La photographie et l’instant, c’est tout une histoire. Depuis sa création elle confronte la fixité du cliché au mouvement des choses et de la vie. Elle interrompt ce qu’elle capture. Son espace est sans limites ; il se renouvelle sans cesse. C’est le propre de l’art, mais la photographie a ceci de particulier qu’elle est accessible au grand nombre par le truchement d’appareils qui, pour n’être responsables de rien, sont les instruments du tout. Une ambition est née à Sceaux, incarnée dans un site. Elle se propose de dire la pluie et le vent. Téméraire, n’est-ce pas ? Le nom du site : Sceaux par tous les temps.
Ce qu’il voudrait raconter ? « La variabilité de la pluie et du vent, dit son initiateur ». Il a mis en ligne de premières photos. Il espère en des concours pluriels, vous, moi, tout un chacun, adhérant à un simple principe : la pluie, le vent, Sceaux.
Le projet sera collectif ou ne sera pas. Mais l’espérance de coopération est fondée. Qui d’entre vous n’est pas témoin vingt fois par an de ces flaques, ces égouttements, ces bourrasques, ces débords d’eau sur les chaussées, ces branchages agités qu’on dirait prêts à rompre ? Voilà ce qui me vient pour les éléments. Et puis il y a les femmes, les hommes, les enfants courant à la sortie de l’école capuche sur la tête vers des parents qui, sous les parapluies gouttant, échangent quelques mots sur le « sale temps » d’aujourd’hui.
Le site veut parler des caprices du temps, mais aussi des plaisirs qu’il procure, de ses subtilités, de ses variations, de ses changements. C’est simple. Il en appelle à votre regard, il vous invite à réagir quand, devant vous, la météo se manifeste, quelles qu’en soient la manière et l’intensité.

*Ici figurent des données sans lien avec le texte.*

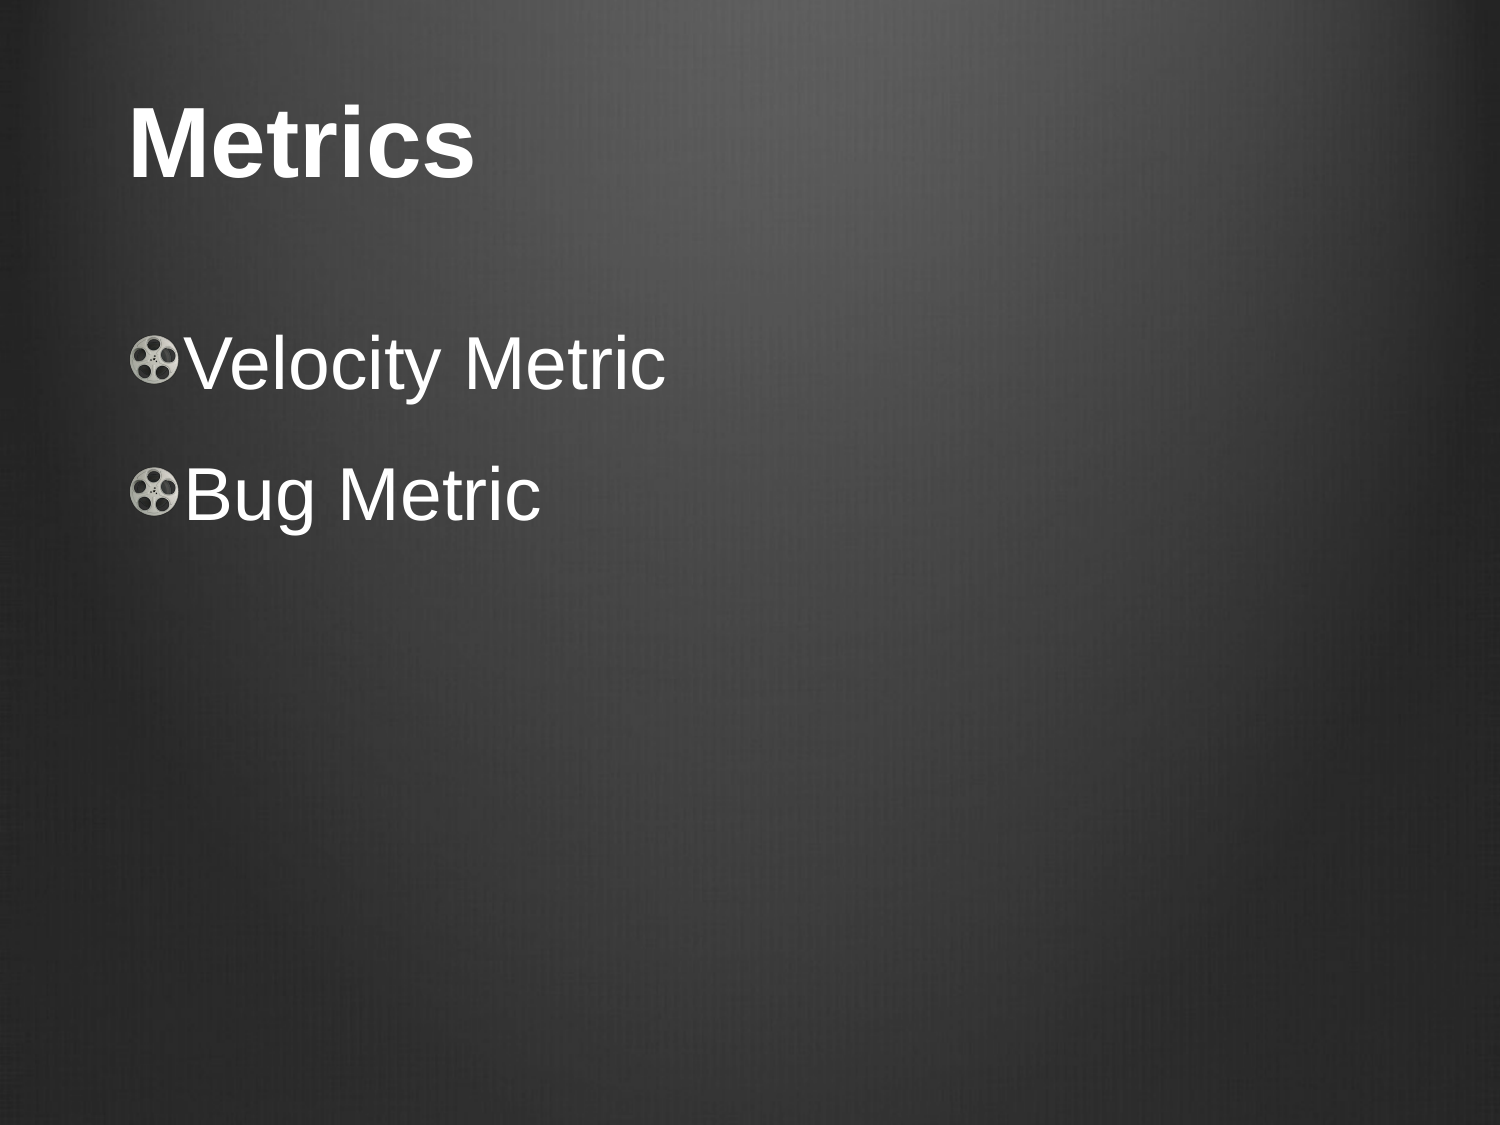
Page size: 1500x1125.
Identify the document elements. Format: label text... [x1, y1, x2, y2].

Le prolongement de sa recherche
Auguste Gires est chercheur au laboratoire «Hydrologie Météorologie et Complexité » qui dépend de l’école des Ponts et Chaussées. Il est dans la géoscience, dans l’étude de ses phénomènes variables à de multiples échelles. Les physiciens recourent à la notion de « champ » pour dire ce qui évolue dans l’espace et le temps. Il y a des champs électriques, des champs magnétiques ou gravitationnels. Pour la même raison, il y a des champs de pluie et des champs de vent.
Les deux étant plongés dans le fluide de l’atmosphère, ils sont gouvernés par des lois physiques communes, si bien qu’ils ont des propriétés similaires d’hétérogénéité. Son laboratoire travaille à concevoir des modèles et des moyens d’affiner les mesures. De les rendre plus fiables sur des périmètres réduits. Il semble que les comportements de la pluie à des échelles si différentes puissent être modélisés à l’aide des concepts communs. « Entre la goutte et le bassin, quelque chose se reproduit. » Quelle serait donc cette forme, mathématique sans doute ? Est-elle à la portée de tous ?
Par « tropisme de chercheur » (ce sont ses mots), Auguste Gires prend souvent des photos des phénomènes sur lesquels il travaille. Une tendance naturelle, dit-il, peut-être une manière de passerelle entre le monde scientifique et la face sensible qu’il voudrait transmettre.
Les inattendus de la nature ont une force esthétique. Laquelle, même si bien différente, existe encore dans la recherche de mesures fiables, dans l’anticipation fine des écoulements. Les radars de Météo France travaillent sur des unités de 1km sur 1km. « C’est leur pixel ». Il nous convient pour décider ce qu’on se mettra sur le dos et s’il faut prendre un parapluie. Mais des applications réclament de bien meilleures précisions et son laboratoire exploite un radar avec des pixels de 100 m sur 100 m.
La gestion de l’eau de pluie en ville, la maîtrise des réseaux d’évacuation et des bassins de rétention illustrent ce que l’on peut faire de zooms aussi prononcés. Quant à l’énergie éolienne, dont on sait bien qu’elle est intermittente, la maîtrise des fluctuations du vent à haute résolution est importante. « Cela permet d’optimiser en temps réel l’orientation des pâles et de la nacelle, également d’améliorer les prévisions de production à court terme. »
Le thème est resserré, il trouve ici son originalité. La météo est la star. Et les stars portent à l’imagination. Il s’agit d’inviter à observer, d’en prendre le temps, de reconsidérer sa ville, de la retrouver avec son air et son eau, ses caniveaux et ses stores secoués par le vent.
Le projet est tout neuf. Les 365 jours à Sceaux furent une source d’inspiration : l’idée d’un collectif rassemblé par la photographie, d’où est venue l’idée de suivre la ville dans les interstices de ses hasards liquides, de ses intempéries, des éclaircies et de ses « reflets changeants ».